Heftarchiv Zahnmedizin
Unter dem Motto „Aus der Wissenschaft in die Praxis“ hatte die Fakultät für Zahn-, Mund- und Kieferheilkunde der Privaten Universität Witten/Herdecke am 24. Oktober 2009 zu einem Symposium für niedergelassene Kolleginnen und Kollegen eingeladen.

Rund 200 Teilnehmer sind dieser Einladung am Ende der Herbstferien gefolgt und schufen damit einen würdigen Rahmen für die insgesamt zehn Vorträge, in denen Lehrstuhlinhaber und Mitarbeiter der Universität neueste wissenschaftliche Erkenntnisse aus ihren jeweiligen Fachgebieten und insbesondere neue praxisrelevante Ergebnisse aus der eigenen Forschung präsentierten.

Der Tagungsleiter und Dekan der Zahnmedizinischen Fakultät, Prof. Dr. Stefan Zimmer, wies in seiner Begrüßungsansprache auf die Wichtigkeit der Kooperation zwischen niedergelassenen und universitären Kolleginnen und Kollegen hin. Nach seinen Worten ist Zahnmedizin ein wissenschaftlich basiertes Studium, das aber für die tägliche Praxis ausbildet und von dort auch einen sehr starken Input bekommt. Das zeige sich insbesondere in der Implantologie, wo viele Innovationen aus der Praxis kommen.

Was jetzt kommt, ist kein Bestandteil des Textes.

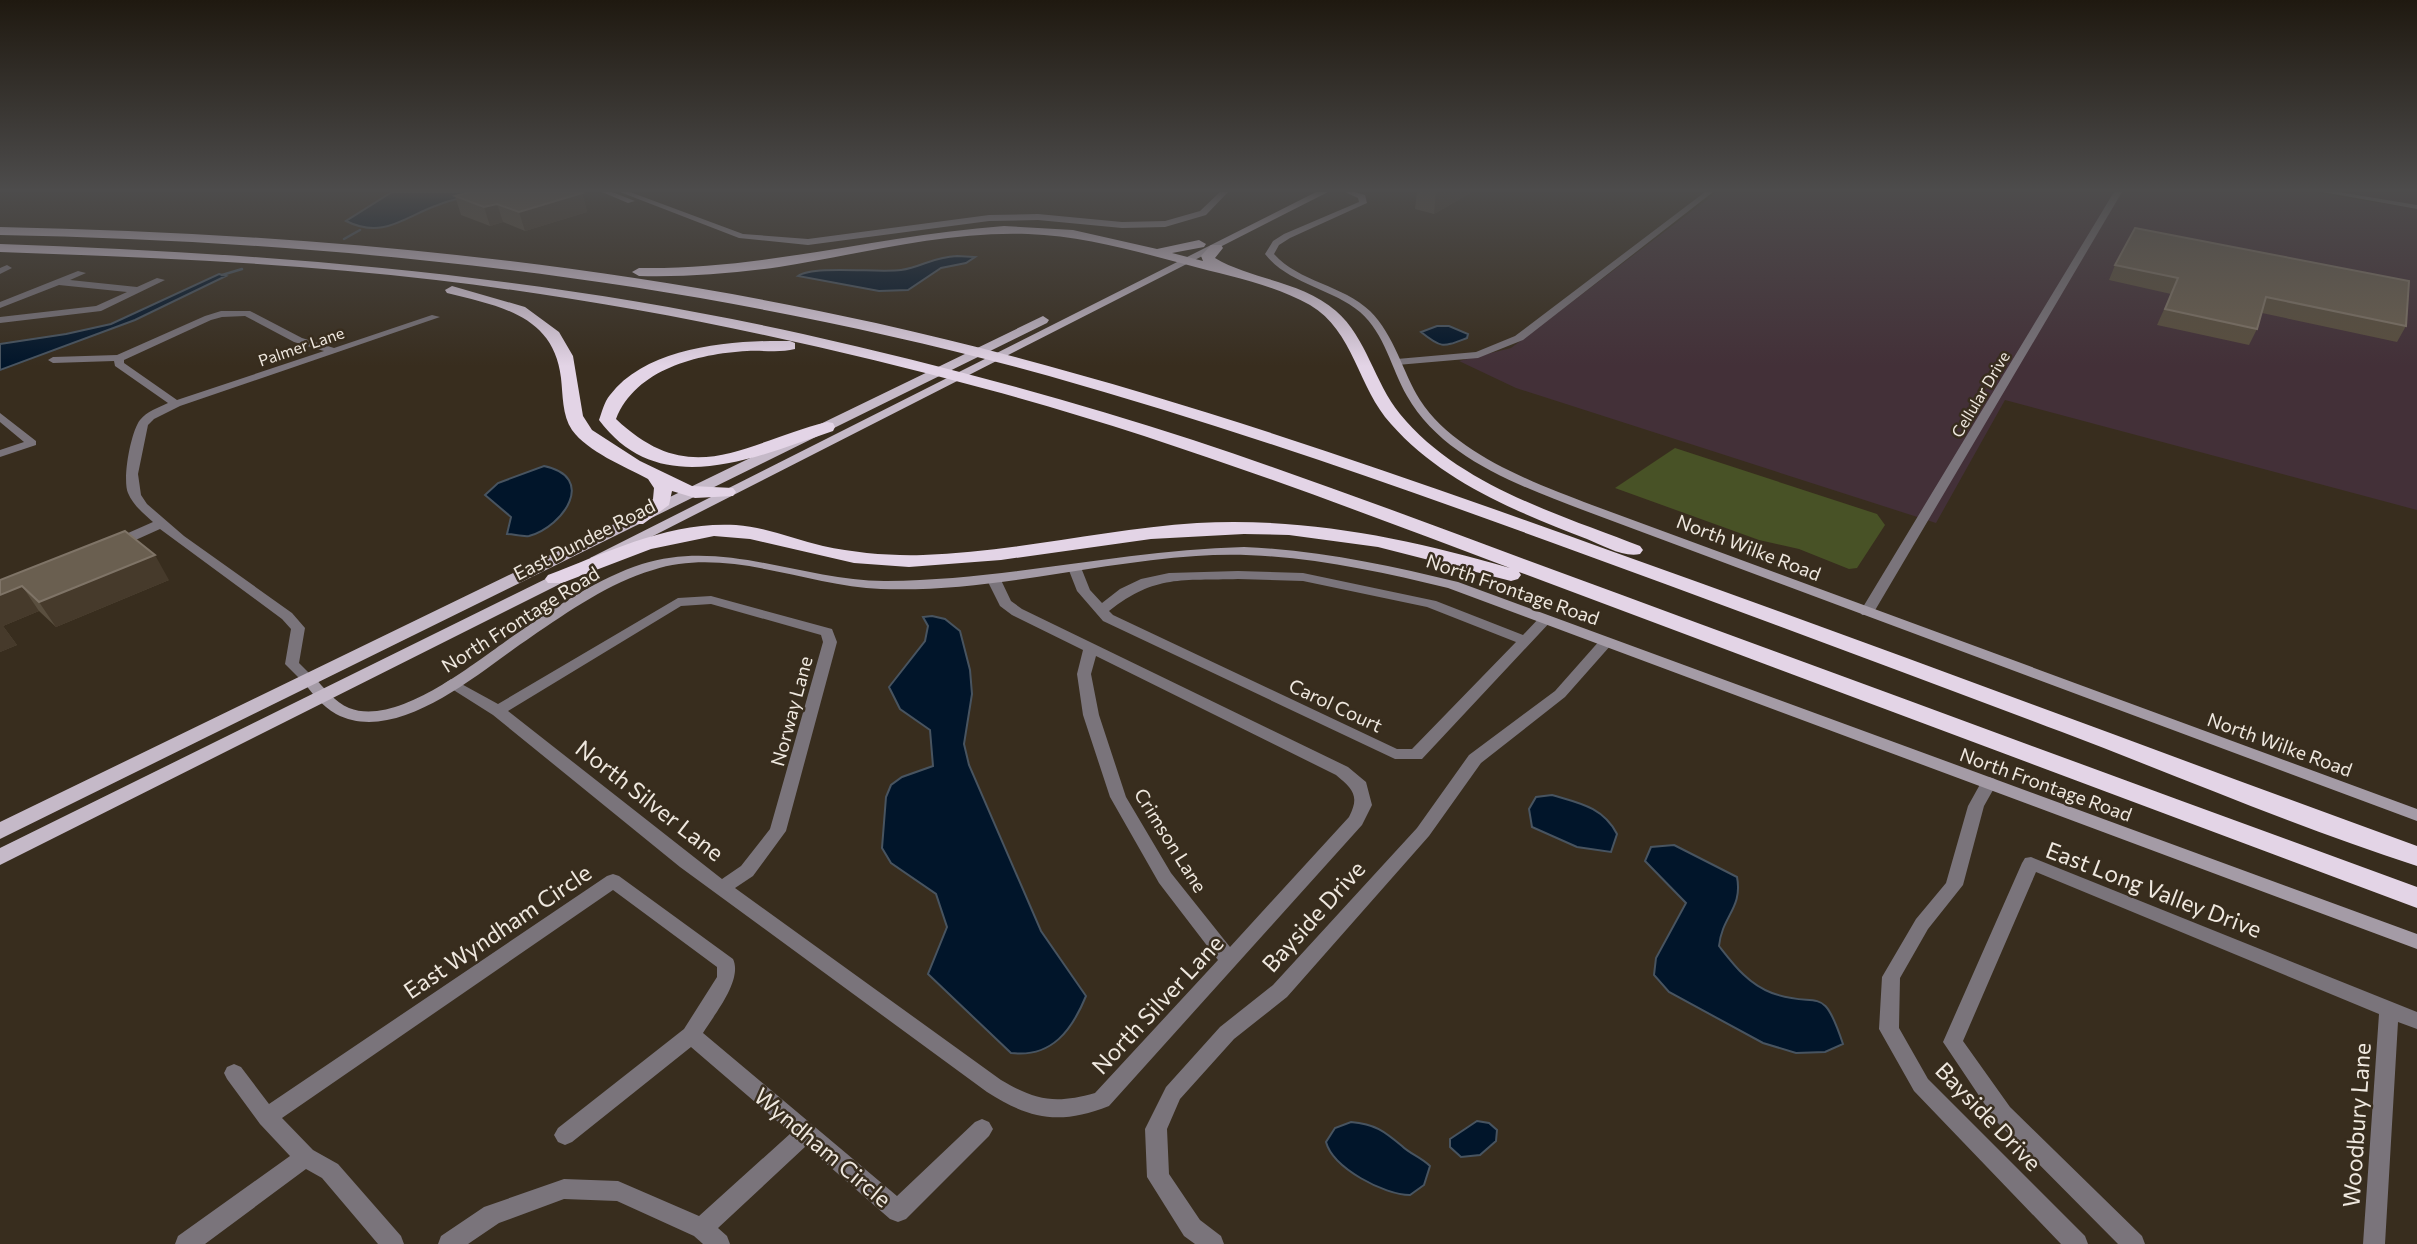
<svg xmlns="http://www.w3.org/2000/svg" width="2417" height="1244" font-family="Commissioner,sans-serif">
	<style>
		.industrial { fill: #433038 }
		.green { fill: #485226 }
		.water { fill: #01152a; stroke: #485460; stroke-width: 2 }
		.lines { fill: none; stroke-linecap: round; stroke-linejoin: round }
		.stream { stroke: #485460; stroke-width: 2.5 }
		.street { fill: #7a747b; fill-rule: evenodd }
		.secondary { fill: #a49ba6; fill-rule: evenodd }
		.primary { fill: #c5b9c8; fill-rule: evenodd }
		.highway { fill: #e3d4e6; fill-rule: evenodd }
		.wall { fill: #5a4f3f }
		.shaded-wall { fill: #463a2b }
		.building { fill: #6a5f50; stroke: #7f7467; stroke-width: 2 }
		.labels { text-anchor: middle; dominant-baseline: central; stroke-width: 5; stroke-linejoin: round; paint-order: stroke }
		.far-street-label { font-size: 16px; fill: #efe8df; stroke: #382d1e }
		.street-label { font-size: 19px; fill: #efe8df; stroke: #382d1e }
		.near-street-label { font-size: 23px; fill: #efe8df; stroke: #382d1e }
	</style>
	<rect width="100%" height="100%" fill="#382d1e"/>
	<path class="industrial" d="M1717 192H2311L2417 209V510L2005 400 1936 523 1516 388 1459 361 1511 348Z
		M2340 192H2417V205Z"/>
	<path class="green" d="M1675 448 1877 514 1885 525 1857 568 1849 569 1799 549 1759 540 1615 488Z"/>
	<path class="water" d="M392 192H491C473 195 455 198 438 205 405 216 384 240 346 221Z
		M957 256 975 257 966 263 941 268 908 290 879 291 798 276C813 265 879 273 901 270 922 267 932 257 957 256Z
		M219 274 226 276 135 320 0 370V344L66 334 111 324Z
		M1437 326H1449L1468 334 1467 338C1443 347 1442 349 1421 332Z
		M544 466C597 477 564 526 529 536 523 537 513 534 507 534L511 517 485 495 498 483Z
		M932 616 945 619 960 631 970 670 972 694 964 744 969 765 1041 931 1086 996C1072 1030 1052 1058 1011 1053L928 974 947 927 936 894 891 863 882 848 886 797 891 785 902 777 933 766 930 730 900 709 889 687 925 641 928 626 923 617Z
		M1552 795C1579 803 1603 807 1617 834L1611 852 1577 847 1532 827 1529 809 1536 797Z
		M1674 845 1737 877C1743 908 1722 916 1719 946 1734 965 1748 984 1772 993 1820 1010 1822 981 1843 1044L1825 1052 1796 1053 1763 1043 1669 992 1654 975 1656 958 1686 903 1645 861 1651 847Z
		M1477 1121 1489 1123 1497 1130 1496 1141 1480 1155 1461 1157 1450 1147V1139Z
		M1351 1122C1375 1124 1384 1131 1402 1146 1410 1154 1421 1157 1430 1166L1424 1185 1410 1195C1384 1195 1333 1168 1326 1142L1335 1128Z"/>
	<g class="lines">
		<path class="stream" d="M344 239 360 230
			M222 275 242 269"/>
		<path class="street" d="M1705 192H1713L1523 340 1478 358 1397 365 1392 362 1397 359 1476 352 1515 336Z
			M2114 192H2122L1874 612 1872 615H1862L1860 612Z
			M2323 192H2339L2417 205V209Z
			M7 265 12 268 0 274V268Z
			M78 271 86 273 70 280 137 287 157 278 165 280 101 311 0 323V317L96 306 127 292 59 285 0 308V302Z
			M221 311H250L302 338 334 348 432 315 440 317 180 406 154 419 148 425 138 474 141 495 147 504 184 536 292 613 305 628 299 663 316 680 309 685 304 683 285 664 291 629 282 619 160 529 120 547H110L109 544 110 541 153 522C144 514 133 505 128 493 122 479 131 431 140 420 147 411 158 408 168 403L115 366 114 361 53 363 48 360 53 357 117 355 205 316ZM245 316 294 342 324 351 177 400 124 363V360L211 320 222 317Z
			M0 413 36 441V445L0 457V450L24 442 0 422Z
			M1075 564 1080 565 1090 590 1102 603 1120 589 1141 579 1169 573 1238 571 1303 573 1436 601 1523 635 1541 616 1546 615 1553 619 1422 759H1395L1103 621 1077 591 1068 568ZM1238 579 1303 581 1427 607 1516 642 1412 749H1397L1113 615 1109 611C1156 574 1182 581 1238 579Z
			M994 576 1001 580 1011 601 1022 609 1348 767 1366 782 1372 805 1362 825 1109 1106C1060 1125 1031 1120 987 1092L680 867 493 715 444 684 451 679 456 681 498 704 678 598 711 596 832 629 837 642 786 831 753 876 735 888 1001 1080C1036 1101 1056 1104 1095 1093L1218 960 1159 883 1110 797 1083 715 1077 674 1083 650 1012 615 1000 606 987 580ZM711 604 821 635 823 642 770 829 741 866 722 879 508 711 681 606ZM1096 656 1336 775C1353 789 1360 796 1349 817L1230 947 1171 873 1126 797 1099 715 1091 674Z
			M1606 638 1613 642 1611 645 1565 697 1481 763 1429 836 1287 997 1234 1039 1180 1099 1167 1129 1169 1174 1200 1220 1221 1236 1224 1244H1195L1184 1236 1147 1177 1145 1129 1166 1087 1220 1027 1273 985 1417 828 1469 755 1555 691 1601 639Z
			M1989 777 1995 779 1997 783 1984 806 1963 885 1928 929 1900 978 1899 1028 1928 1079 2085 1236 2088 1244H2061L1914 1091 1879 1029 1882 977 1916 919 1946 883 1968 806 1983 779Z
			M2031 857 2417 1012V1029L2398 1022 2385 1244H2363L2379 1014 2036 872 1963 1041 2010 1107 2142 1236 2145 1244H2118L1996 1121 1943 1042 2022 863 2025 858Z
			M613 874 619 876 733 959C743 980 714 1015 703 1033L897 1196 975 1122 982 1119 989 1122 993 1129 989 1136 906 1219 898 1222 890 1219 806 1146 718 1228 727 1236 730 1244H703L694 1236 617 1201 564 1199 499 1223 468 1244H438L441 1236 484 1207 564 1179 618 1181 699 1216 791 1133 691 1047 572 1142 565 1145 558 1142 554 1135 558 1128 684 1029 717 977V967L613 890 282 1118 313 1150 338 1164 401 1236 404 1244H378L322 1178 306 1169 205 1244H175L178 1236 290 1156 260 1124 227 1079 224 1073 227 1067 234 1064 241 1067 269 1104 607 876Z"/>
		<path class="secondary" d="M602 192H612L635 201 628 203Z
			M620 192H630L743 234 808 239 989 215 1038 214 1122 222 1165 221 1200 211 1220 192H1228L1206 215 1165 227 1122 228 1038 220 989 221 808 245 739 238Z
			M1345 192H1355L1365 195 1367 203 1290 238 1279 245 1274 254C1299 282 1343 285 1370 311 1395 336 1402 371 1420 400 1455 454 1534 483 1592 505L2417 809V821L1583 510C1520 486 1442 458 1407 396 1391 368 1385 334 1360 312 1331 288 1288 284 1265 254L1273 241 1284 234 1359 202 1358 198Z
			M1244 547C1317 550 1387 565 1458 582L2417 934V949L1448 588C1365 568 1282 550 1196 556 1091 563 987 593 881 589 806 586 728 546 653 570 609 583 569 611 531 637 483 669 398 747 336 714 322 706 311 692 302 680L304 677H314C324 688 335 702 349 708 400 728 482 656 522 630 559 605 599 578 642 564 726 538 804 582 887 581 1007 580 1124 550 1244 547Z"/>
		<path class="primary" d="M1316 192H1328L604 561 598 563 590 558Z
			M1043 316 1049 320 1047 323 0 839V822Z
			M570 567 578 572 576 576 0 865V848Z"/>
		<path class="highway" d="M1004 226 1073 230 1157 249 1199 240 1206 244 1204 247 1172 253 1203 261 1201 256 1211 245H1221L1223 248 1215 258C1252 280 1302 281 1336 311 1367 338 1374 382 1400 414 1458 485 1558 514 1640 546L1643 550 1640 554C1624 558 1602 545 1587 539 1517 512 1442 482 1391 424 1358 388 1354 331 1310 305 1273 284 1228 276 1188 265 1135 251 1083 236 1028 234 944 231 861 254 779 267 732 274 686 277 639 276L632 272 639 268C763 270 881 235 1004 226Z
			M0 227C295 233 588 259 876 323 1127 379 1370 464 1611 551 1881 647 2148 748 2417 846V866C2297 827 2180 777 2062 732 1893 668 1723 605 1553 543 1387 482 1219 424 1049 376 706 281 355 242 0 235Z
			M0 244C270 253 538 275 803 334 935 364 1065 398 1193 440 1338 488 1479 543 1622 595 1887 693 2152 790 2417 887V908L1519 572 1521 575 1518 579 1511 581 1378 547 1289 535 1244 534 1151 539 1001 560 909 567 854 563 750 539 714 536 651 549 562 583H548L545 579 548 575C608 552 670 521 736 525 766 527 794 539 823 546 856 553 890 556 923 555 1015 552 1105 529 1197 523 1303 517 1408 538 1510 568 1337 503 1165 437 986 389 806 340 621 302 436 280 291 263 145 257 0 252Z
			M452 286 525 307 559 332 573 356 583 416 592 430 640 461 692 486 733 488 736 492 733 496 695 498 672 491 669 505 643 524H629L627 520 653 499 654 488 648 479C624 466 588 452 572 430 562 415 563 395 561 378 554 315 499 306 447 293L445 290Z
			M790 341 795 343V349C780 353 762 350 747 351 697 354 636 369 616 419 692 491 743 443 827 422L833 423 835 427 833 431C755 457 660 502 599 420 602 412 604 402 610 395 648 346 733 340 790 341Z"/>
	</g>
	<path class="wall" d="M1417 192H1472L1434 214 1415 209Z
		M582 193 587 212 525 231 503 222 490 226 461 215 455 196Z
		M2115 265 2406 326 2397 342 2262 313 2257 329 2249 345 2157 325 2171 294 2109 280Z
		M0 580H169L56 627 39 611 3 626 17 645 0 652Z"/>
	<path class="shaded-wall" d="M1436 192H1472L1434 214Z
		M582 193 587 212 525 231 519 212Z
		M497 204 503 222 490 226 484 207Z
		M155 555 169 580 56 627 39 602Z
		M22 586 39 611 3 626 17 645 0 652V595Z"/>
	<path class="building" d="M470 192H578L582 193 519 212 497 204 484 207 455 196Z
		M2135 228 2409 281 2406 326 2266 297 2257 329 2165 309 2178 278 2115 265Z
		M125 531 155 555 39 602 22 586 0 595V580Z"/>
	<linearGradient id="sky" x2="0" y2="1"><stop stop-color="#1f1910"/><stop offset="0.52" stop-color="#4d4c4c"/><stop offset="1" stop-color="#4d4c4c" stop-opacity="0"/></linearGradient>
	<rect width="2417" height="366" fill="url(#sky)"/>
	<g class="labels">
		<g class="far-street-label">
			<text transform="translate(301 346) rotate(-19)">Palmer Lane</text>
			<text transform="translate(1980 394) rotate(-59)">Cellular Drive</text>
		</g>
		<g class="street-label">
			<text transform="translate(584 539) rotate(-27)">East Dundee Road</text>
			<text transform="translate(1749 547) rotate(21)">North Wilke Road</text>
			<text transform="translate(1513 589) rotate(19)">North Frontage Road</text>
			<text transform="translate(520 619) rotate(-32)">North Frontage Road</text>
			<text transform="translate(1336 705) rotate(25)">Carol Court</text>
			<text transform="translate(791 711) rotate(-75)">Norway Lane</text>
			<text transform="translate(2280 744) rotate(20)">North Wilke Road</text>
			<text transform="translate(2046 784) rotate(20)">North Frontage Road</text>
			<text transform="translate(1171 840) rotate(58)">Crimson Lane</text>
		</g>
		<g class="near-street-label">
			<text transform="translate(650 800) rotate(38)">North Silver Lane</text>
			<text transform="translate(2154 889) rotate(21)">East Long Valley Drive</text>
			<text transform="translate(1313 916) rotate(-48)">Bayside Drive</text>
			<text transform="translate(497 931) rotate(-34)">East Wyndham Circle</text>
			<text transform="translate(1157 1004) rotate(-47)">North Silver Lane</text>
			<text transform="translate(1989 1116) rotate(46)">Bayside Drive</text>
			<text transform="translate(2356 1125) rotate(-86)">Woodbury Lane</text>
			<text transform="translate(823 1147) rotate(40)">Wyndham Circle</text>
		</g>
	</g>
</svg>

Der thematische Bogen des Symposiums war weit gespannt: von der Primärprävention über minimal-invasive Behandlungstechniken bis hin zur Diagnostik von temporomandibulären Dysfunktionen und der interdisziplinären Therapie von Erwachsenen mit ausgeprägten Bisslageabweichungen und Funktionsstörungen.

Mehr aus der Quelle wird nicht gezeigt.